The cardiovascular adjustments that take place during acute blood loss anemia are the result of an increase in sympathetic nervous activity and a decrease in blood viscosity. The absolute loss of intravascular volume produces a fall in systemic arterial blood pressure and systemic venous return—as a consequence, end-diastolic volume and CO drop. These changes increase reflex sympathetic nerve activity and elicit an increase in heart rate and contractility that elevate CO towards normal. When blood loss exceeds 30% to 40% of the blood volume, there is a distinct fall of CO and the onset of shock. In this situation, the increased sympathetic tone diverts the limited CO away from the splanchnic, skeletal, and cutaneous circulation toward the more vital coronary and cerebral circulations. This manifests as refractory hypotension, acute renal failure, changes in mental status, and myocardial ischemia.
The rate at which the blood loss occurs heavily influences the magnitude of the compensatory mechanism in acute blood loss anemia.

With acute blood loss, an absolute decrease in the RBC count will occur; however, hematocrit or hemoglobin will not immediately reflect the quantity of blood loss. With more subtle and chronic blood loss, sufficient restoration of plasma volume ensues and a marked decrease in RBC count is seen in the face of minimal cardiovascular response due to maintenance of intravascular volume.

CO also increases with increasing degrees of normovolemic anemia. In fact, an inverse relation has been established between hemoglobin level and CO during normovolemic anemia.¹⁹,²⁰ The main mechanisms responsible for increases in CO during normovolemic anemia are reduced blood viscosity and increased sympathetic stimulation.²¹ In this condition, the increase in CO is primarily the result of an increase in stroke volume rather than an increase in heart rate. The latter is responsible for the increase in CO associated with hypovolemic anemia. The reduction in the blood viscosity seen at the postcapillary venule with moderate normovolemic anemia results in increased venous return to the heart and increased CO. Early canine studies demonstrated that lowering blood viscosity with a colloid exchange-transfusion to a target of half the normal hematocrit dramatically increased CO, compared to dogs whose effective hemoglobin was halved by exchange-transfusion with RBCs containing methemoglobin.²² This explains the increase of total and local blood flow as a compensatory response to preserve oxygen delivery as long as normovolemia is preserved.

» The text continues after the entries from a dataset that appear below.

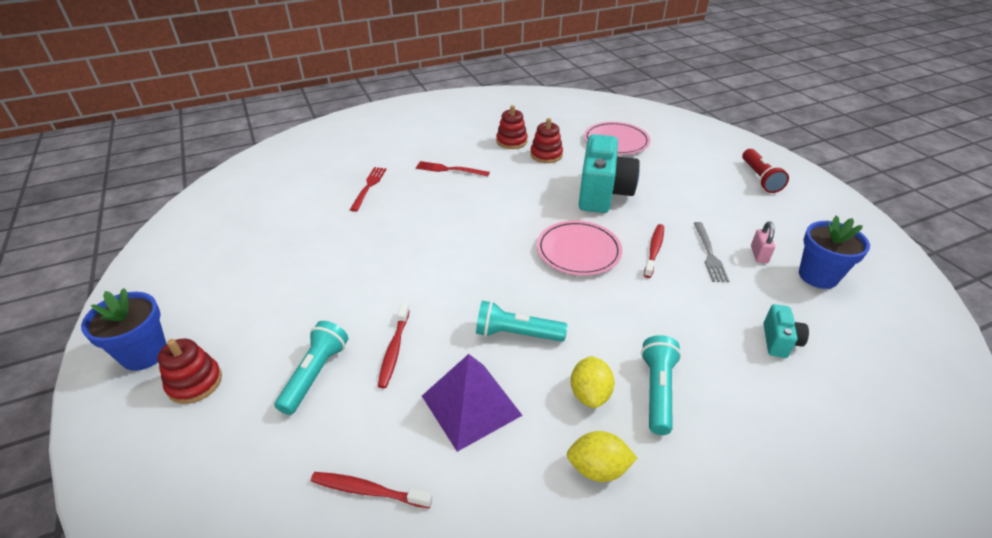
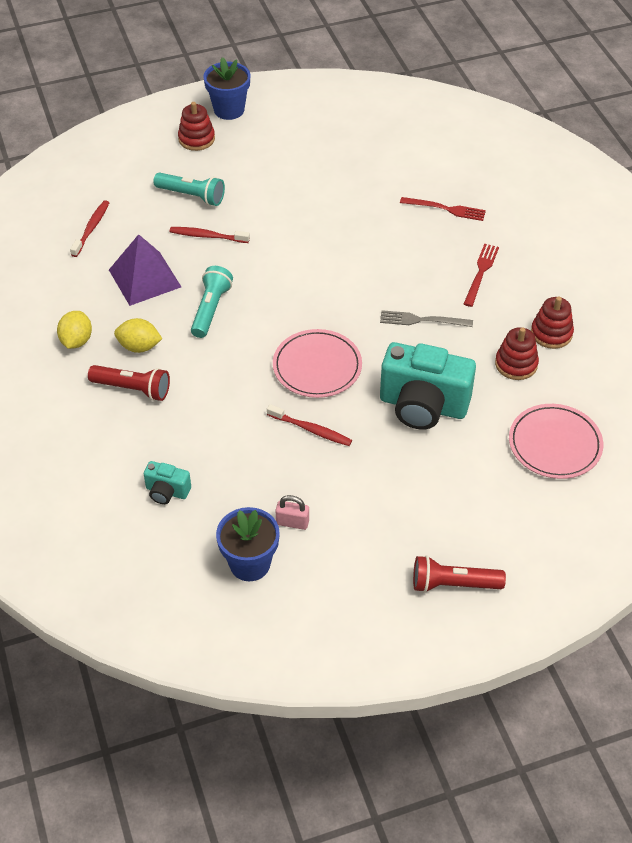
camera: 95 degrees right, 10 degrees up
turquoise flashlight [641,335,681,435] -> red flashlight [88,365,170,401]
grey fork [694,222,729,282] -> grey fork moved to [380,310,473,327]

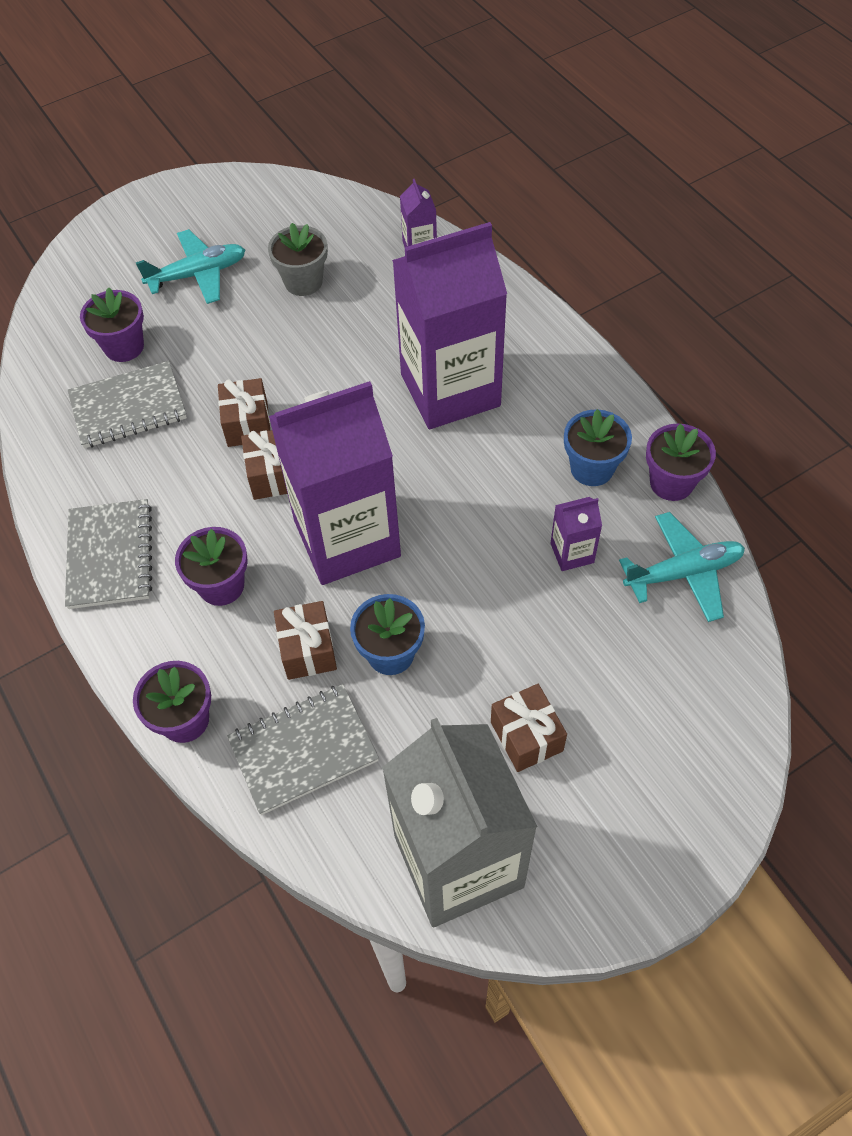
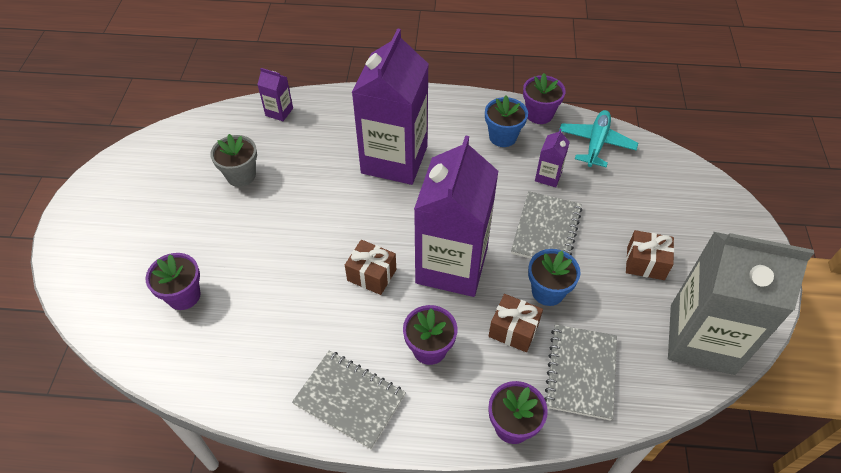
camera: 55 degrees left, 5 degrees down
grey notebook [68,361,187,448] -> grey notebook moved to [511,191,582,259]
turquoise plane [136,229,245,304] -> none
brown gift [218,378,270,447] -> none

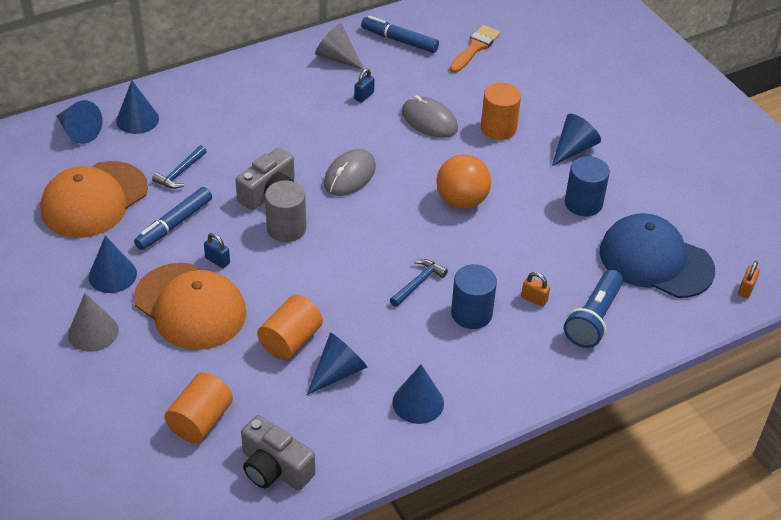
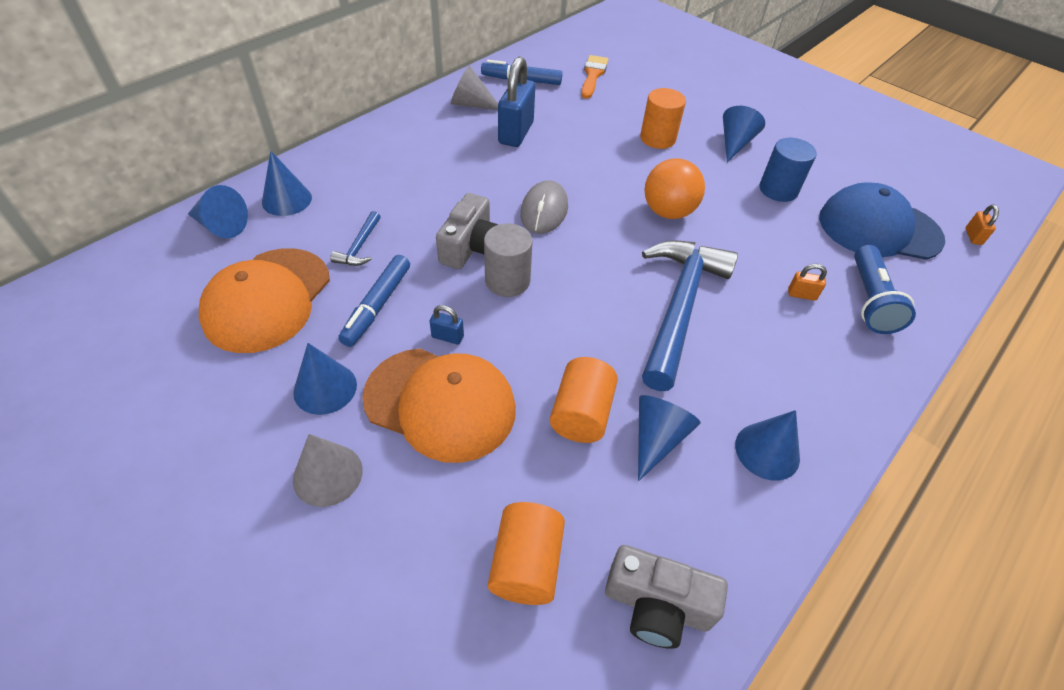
camera: 20 degrees left, 5 degrees up
blue padlock [354,69,375,102] -> blue padlock [498,57,535,147], size x2.24
blue hammer [390,259,448,307] -> blue hammer [642,240,738,391], size x2.39
grey mouse [402,95,458,138] -> none
blue cylinder [451,264,497,329] -> none

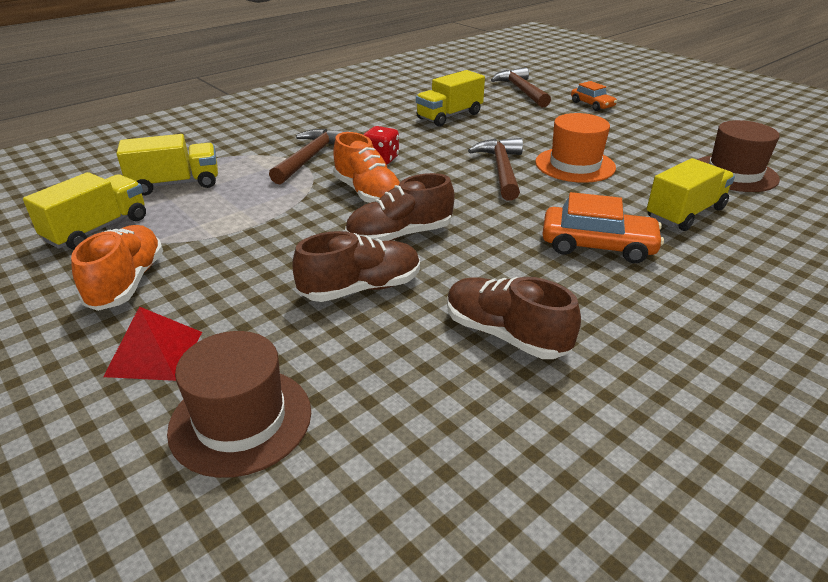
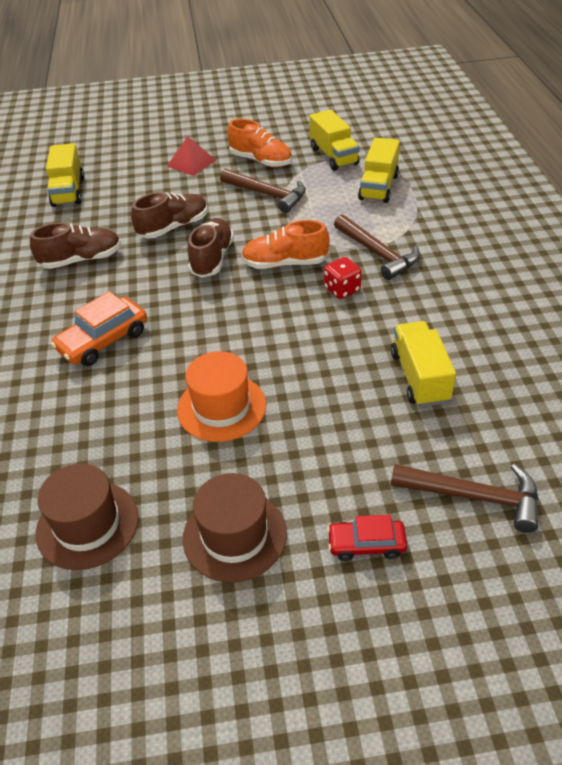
camera: 125 degrees right, 10 degrees up
brown hat [167,331,311,478] -> brown hat moved to [183,473,287,583]
brown shoe [292,231,420,302] -> brown shoe turned 135 degrees counterclockwise [131,192,208,238]
brown hammer [468,138,523,201] -> brown hammer moved to [220,169,306,213]
orange car [571,81,617,111] -> red car [327,515,407,561]
yellow truck [647,158,735,231] -> yellow truck moved to [46,143,85,207]

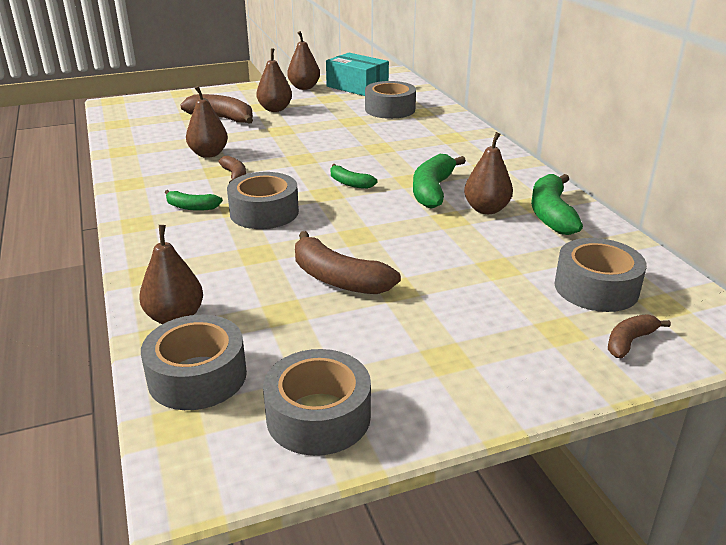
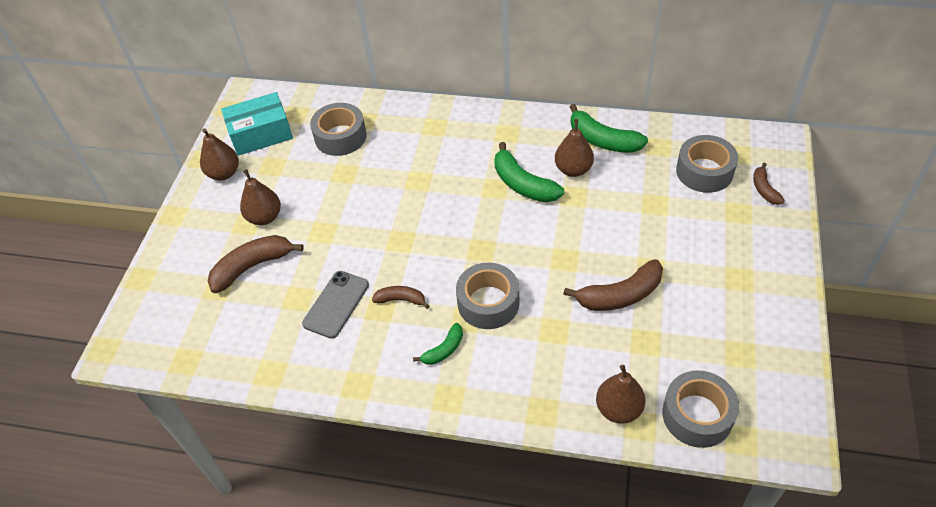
camera: 55 degrees left, 20 degrees up
brown pear [186,86,228,158] -> grey phone [302,271,369,339]
grey tape [263,349,371,456] -> none
green banana [331,164,377,189] -> none

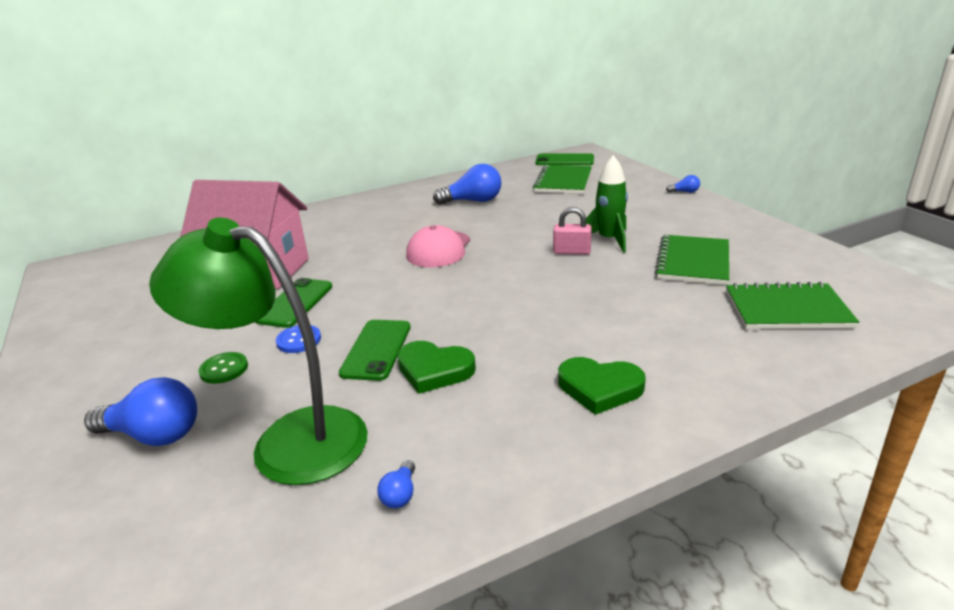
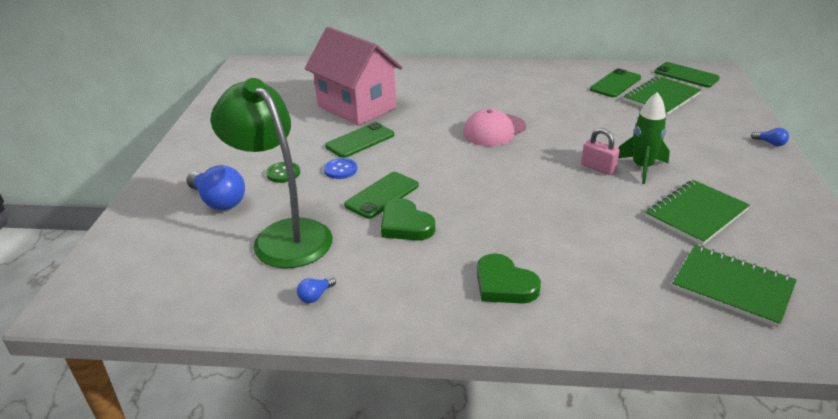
camera: 30 degrees right, 5 degrees up
blue light bulb [433,164,502,205] -> none
none -> green phone [590,69,641,97]

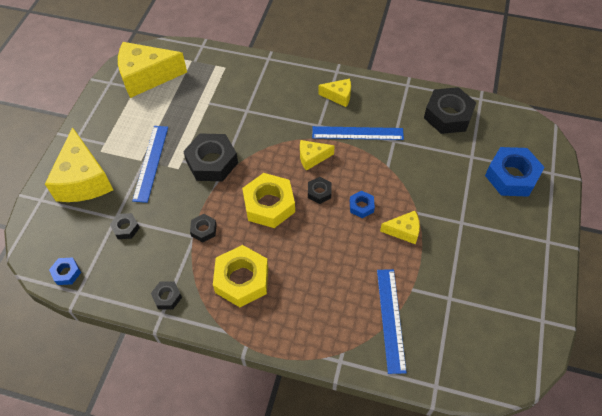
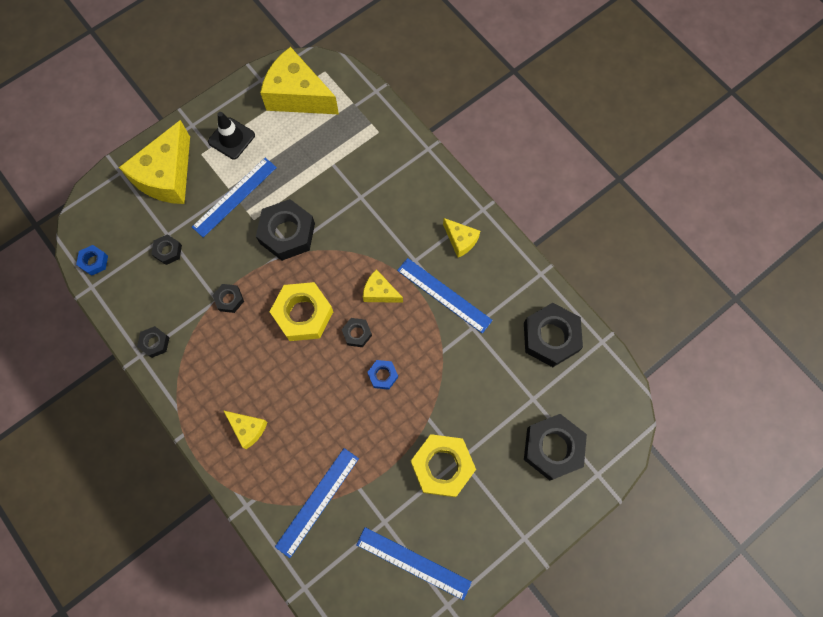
camera: 35 degrees right, 15 degrees up
yellow nut [213,245,268,307] -> yellow nut moved to [411,434,476,497]
yellow cheese [380,211,420,244] -> yellow cheese moved to [223,410,268,449]
blue nut [485,147,545,197] -> black nut [524,414,587,480]
none -> black traffic cone [208,112,255,159]
none -> blue ruler [356,527,472,600]

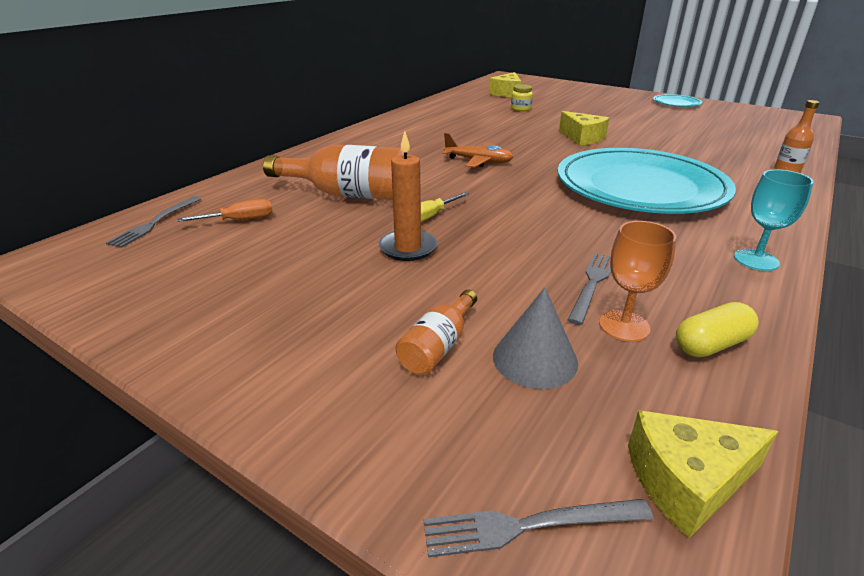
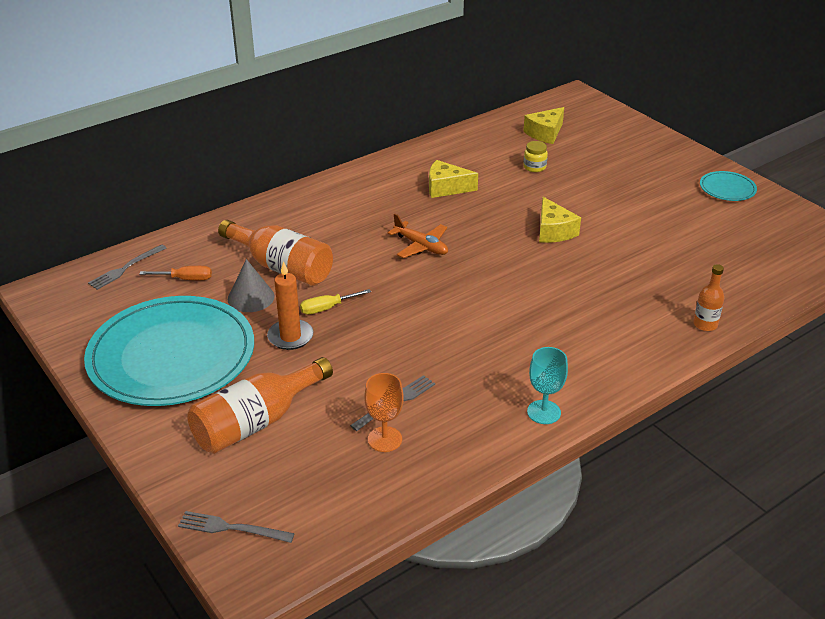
camera: 20 degrees right, 5 degrees up
orange bottle [396,290,477,374] -> orange bottle [187,357,333,454], size x1.91
grey cone [493,288,578,389] -> grey cone moved to [228,259,275,312]
turquoise plate [558,148,736,214] -> turquoise plate moved to [84,296,254,406]
yellow cheese [628,410,778,538] -> yellow cheese moved to [429,160,478,198]
yellow capsule [676,302,759,357] -> none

In the presence of low hemoglobin/hematocrit and stable hemodynamics, optimal oxygen delivery and uptake are of primary concern. There is a unique relation between oxygen consumption ([V with dot above]O₂), tissue blood flow, and the extraction of oxygen from the blood (arterial-venous oxygen difference). The Fick principle states that oxygen
consumption ([V with dot above]O₂) is equal to the product of flow and the arteriovenous oxygen content difference (CaO₂ – CvO₂).